Distant Day Out - Camborne Structures

It seemed like a mistake to ask to visit Camborne, admittedly. It's a suburban town that on the surface isn't all too remarkable, and I only wanted to see it from its association with the large data set from maths. In fairness it was only going to be a brief stopover, and then we'd make our way towards Portishead, so I got to see the high street. It's like every other high street, except the Costa's in a more interesting building than they usually are, so I won't waste my time talking about it.

There is a notable aspect about Camborne, and it happens to be about something I often mention anyways - the railways. Local comedian Jethro joked about how trains wouldn't stop at Camborne on Wednesdays, indeed this is the only thing I knew about Camborne beforehand. Ironically though Camborne was where a steam locomotive was built by Richard Trevithick. He called it the Puffin' Devil and moved six people on Christmas Eve in 1801 up a hill in Camborne -  the first such successful journey. It may have broken down a few days later, but nonetheless a folk song, Camborne Hill, wrote it into history.

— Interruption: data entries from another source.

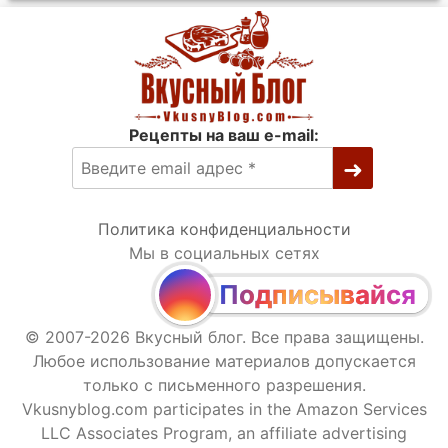
Рецепты на ваш e-mail:
Политика конфиденциальности
Мы в социальных сетях
Подписывайся
© 2007-2026 Вкусный блог. Все права защищены.
Любое использование материалов допускается
только с письменного разрешения.
Vkusnyblog.com participates in the Amazon Services
LLC Associates Program, an affiliate advertising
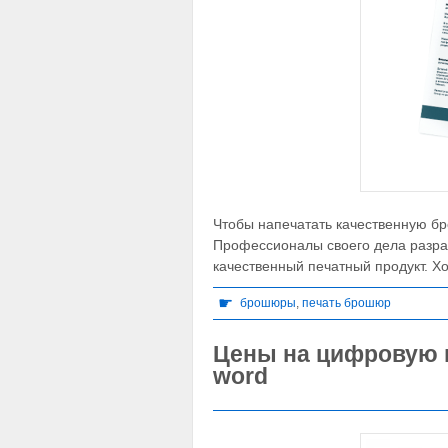
Чтобы напечатать качественную бр
Профессионалы своего дела разра
качественный печатный продукт. Хо
☛
брошюры
,
печать брошюр
Цены на цифровую 
word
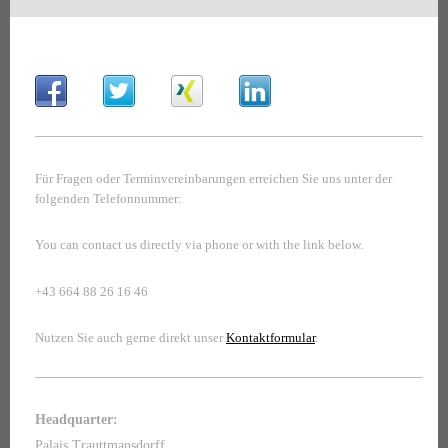
Für Fragen oder Terminvereinbarungen erreichen Sie uns unter der
folgenden Telefonnummer:
You can contact us directly via phone or with the link below.
+43 664 88 26 16 46
Nutzen Sie auch gerne direkt unser
Kontaktformular
.
Headquarter:
Palais Trauttmansdorff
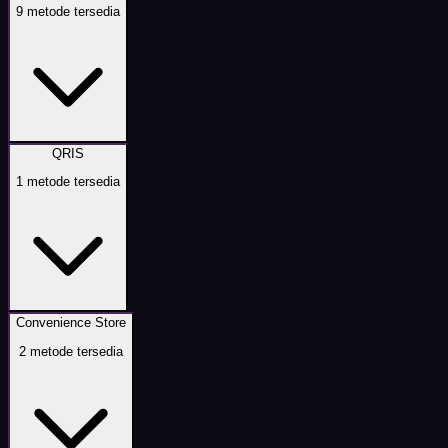
9
metode tersedia
QRIS
1
metode tersedia
Convenience Store
2
metode tersedia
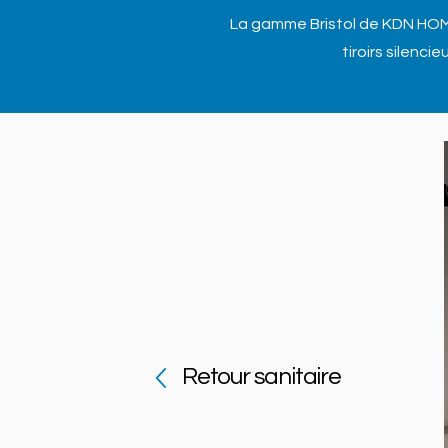
La gamme Bristol de KDN HOME
tiroirs silenc
Retour sanitaire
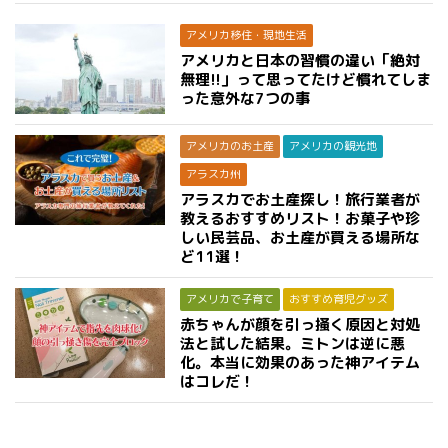
アメリカ移住・現地生活
アメリカと日本の習慣の違い「絶対
無理!!」って思ってたけど慣れてしま
った意外な7つの事
アメリカのお土産
アメリカの観光地
アラスカ州
アラスカでお土産探し！旅行業者が
教えるおすすめリスト！お菓子や珍
しい民芸品、お土産が買える場所な
ど11選！
アメリカで子育て
おすすめ育児グッズ
赤ちゃんが顔を引っ掻く原因と対処
法と試した結果。ミトンは逆に悪
化。本当に効果のあった神アイテム
はコレだ！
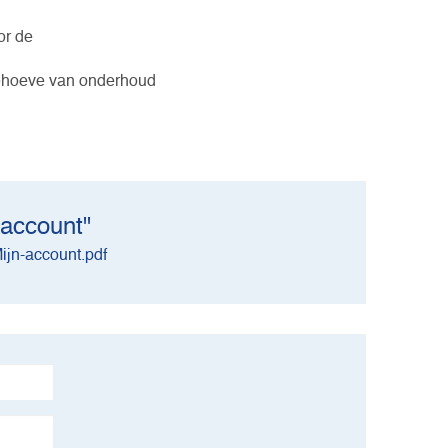
or de
behoeve van onderhoud
 account"
ijn-account.pdf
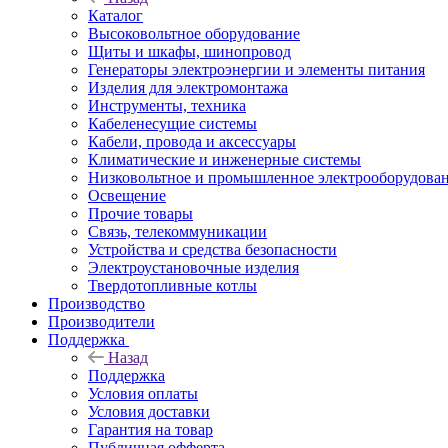
Каталог
Высоковольтное оборудование
Щиты и шкафы, шинопровод
Генераторы электроэнергии и элементы питания
Изделия для электромонтажа
Инструменты, техника
Кабеленесущие системы
Кабели, провода и аксессуары
Климатические и инженерные системы
Низковольтное и промышленное электрооборудова
Освещение
Прочие товары
Связь, телекоммуникации
Устройства и средства безопасности
Электроустановочные изделия
Твердотопливные котлы
Производство
Производители
Поддержка
Назад
Поддержка
Условия оплаты
Условия доставки
Гарантия на товар
Публичная офферта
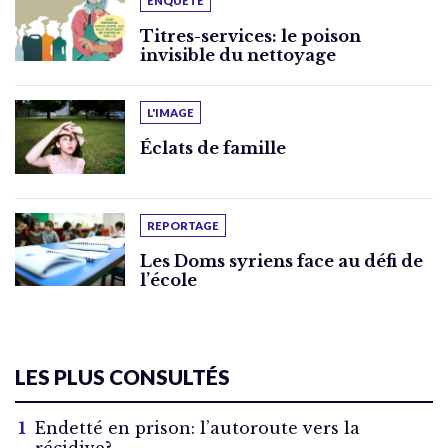
ENQUÊTE
Titres-services: le poison
invisible du nettoyage
L'IMAGE
Éclats de famille
REPORTAGE
Les Doms syriens face au défi de
l’école
LES PLUS CONSULTÉS
Endetté en prison: l’autoroute vers la
récidive?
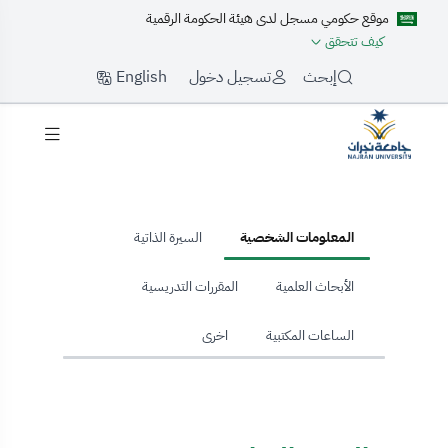
موقع حكومي مسجل لدى هيئة الحكومة الرقمية
كيف تتحقق
English
إبحث
تسجيل دخول
hom
المعلومات الشخصية
السيرة الذاتية
الأبحاث العلمية
المقررات التدريسية
الساعات المكتبية
اخرى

Camborne was also the site of tin and copper mining, with countless mines scattered across the area and adjacent towns like Redruth. Boiler works and foundries, amongst other industries, sprouted in the 19th century, but changes in price meant the mines slowly began to close down - what once saw thousands of tonnes of tin and copper was gone completely by 1999.

One such region was the copper-rich Great Flat Lode, which saw its mines close completely by 1920. The mines here produced 90,000 tons of tin, and one such example is South Wheal Frances, of which this stone structure is the Marriot's Shaft.

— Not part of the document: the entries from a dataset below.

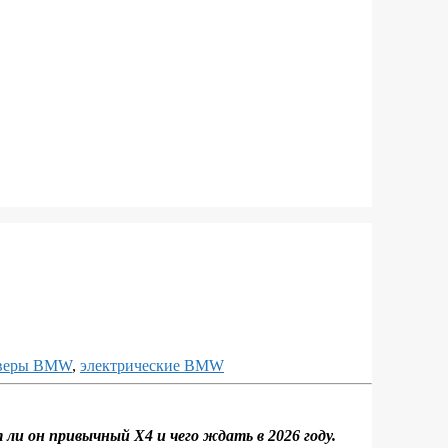
оверы BMW
,
электрические BMW
ли он привычный X4 и чего ждать в 2026 году.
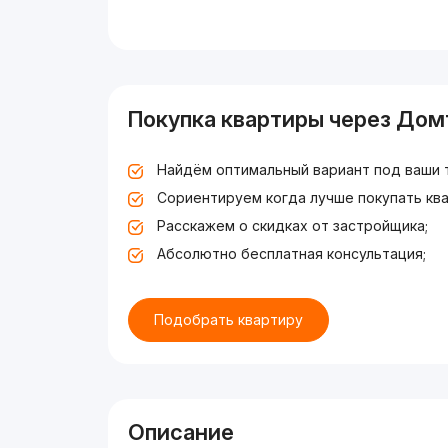
Покупка квартиры через Дом
Найдём оптимальный вариант под ваши 
Сориентируем когда лучше покупать ква
Расскажем о скидках от застройщика;
Абсолютно бесплатная консультация;
Подобрать квартиру
Описание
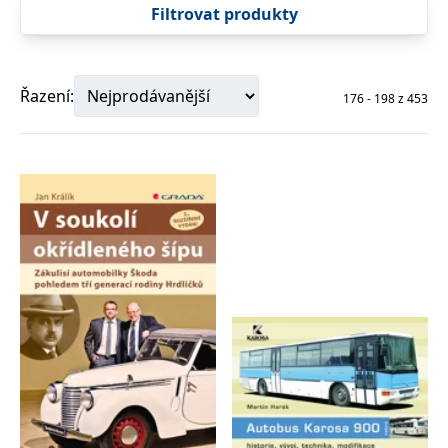
správně.
Filtrovat produkty
PHPSESSID
Zavřením
Cookie
PHP.net
prohlížeče
generovaný
www.bambook.cz
aplikacemi
založenými
na jazyce
Řazení:
176
-
198
z
453
PHP. Toto je
univerzální
identifikátor
používaný k
udržování
proměnných
relací
uživatelů.
Obvykle se
jedná o
náhodně
vygenerované
číslo, jeho
použití může
být specifické
pro daný
web, ale
dobrým
příkladem je
udržování
přihlášeného
stavu
uživatele mezi
stránkami.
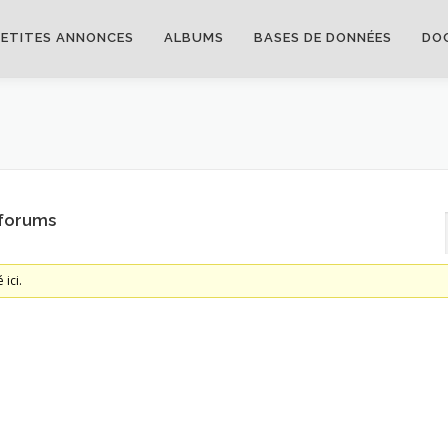
PETITES ANNONCES
ALBUMS
BASES DE DONNÉES
DO
 forums
 ici.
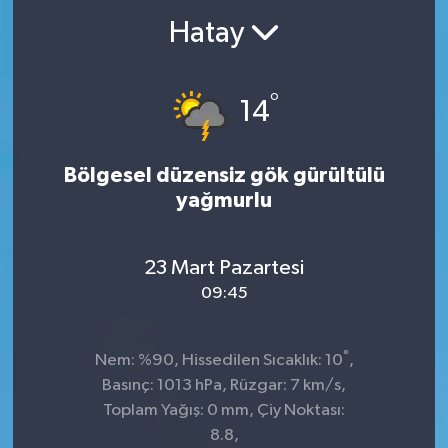
Hatay
°
14
Bölgesel düzensiz gök gürültülü
yağmurlu
23 Mart Pazartesi
09:45
°
Nem: %90, Hissedilen Sıcaklık: 10
,
Basınç: 1013 hPa, Rüzgar: 7 km/s,
Toplam Yağış: 0 mm, Çiy Noktası:
8.8,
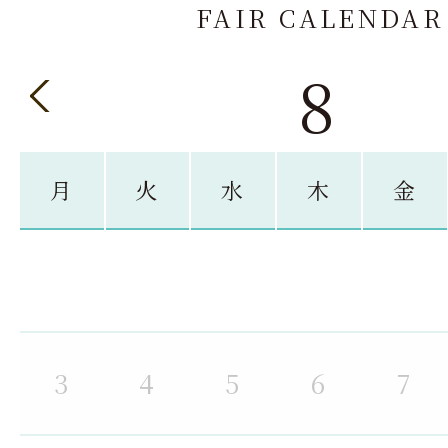
FAIR CALENDAR
8
月
火
水
木
金
3
4
5
6
7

South Wheal Frances South Wheal Frances

They mined here since 1720 at least, initially for tin but transitioning to copper once they found the Lode in 1886. It eventually merged with nearby mines to form Basset Mines, which itself closed by 1918. Now it's a tourist attraction which you can walk around, completely oblivious that this was a former industrial centre. There's more of South Wheal Frances nearby, but owing to time constraints, we moved on to further structures.

You may wonder who Basset was; that's a family - Francis Basset was a politician who helped defend Cornwall from French and Spanish fleets. He has a monument named for him, a tower overlooking Redruth, a fair distance from the Basset mines; his daughter, Frances Basset, is the namesake for South Wheal.

Basset Monument

There's also a granite castle near the monument - Carn Brea Castle, which was built in 1379. In 1790 the Basset family controlled it, intending it to be a hunting lodge, though in later years it's been used as a beacon and more recently as a restaurant. The views surrounding it are ones to marvel, to say the least. Out in the distance, like a needle, is a transmission tower, whilst Redruth and nearby areas come off as a cluster of houses. Yet there wasn't all that much time, as we had other places to visit. 

Carn Brea Castle

 Carwynnen Quoit

There is another structure worth noting, that being Carwynnen Quoit, which is nowhere near the mining district, it being directly south of Camborne. It's four rocks arranged as a shelter, and is about 5000 years old. It's collapsed a few times but has since been restored, as the information plaque describes with far too many verbs. It's in the middle of a field, and we had the landmark to ourselves, aside for a woman passing through with a dog. There's nothing else to add, really.

And that concludes my blogposts on Cornwall. I didn't write about everything, but considering the holiday was nearly a month ago, I think it's better I leave it in the past.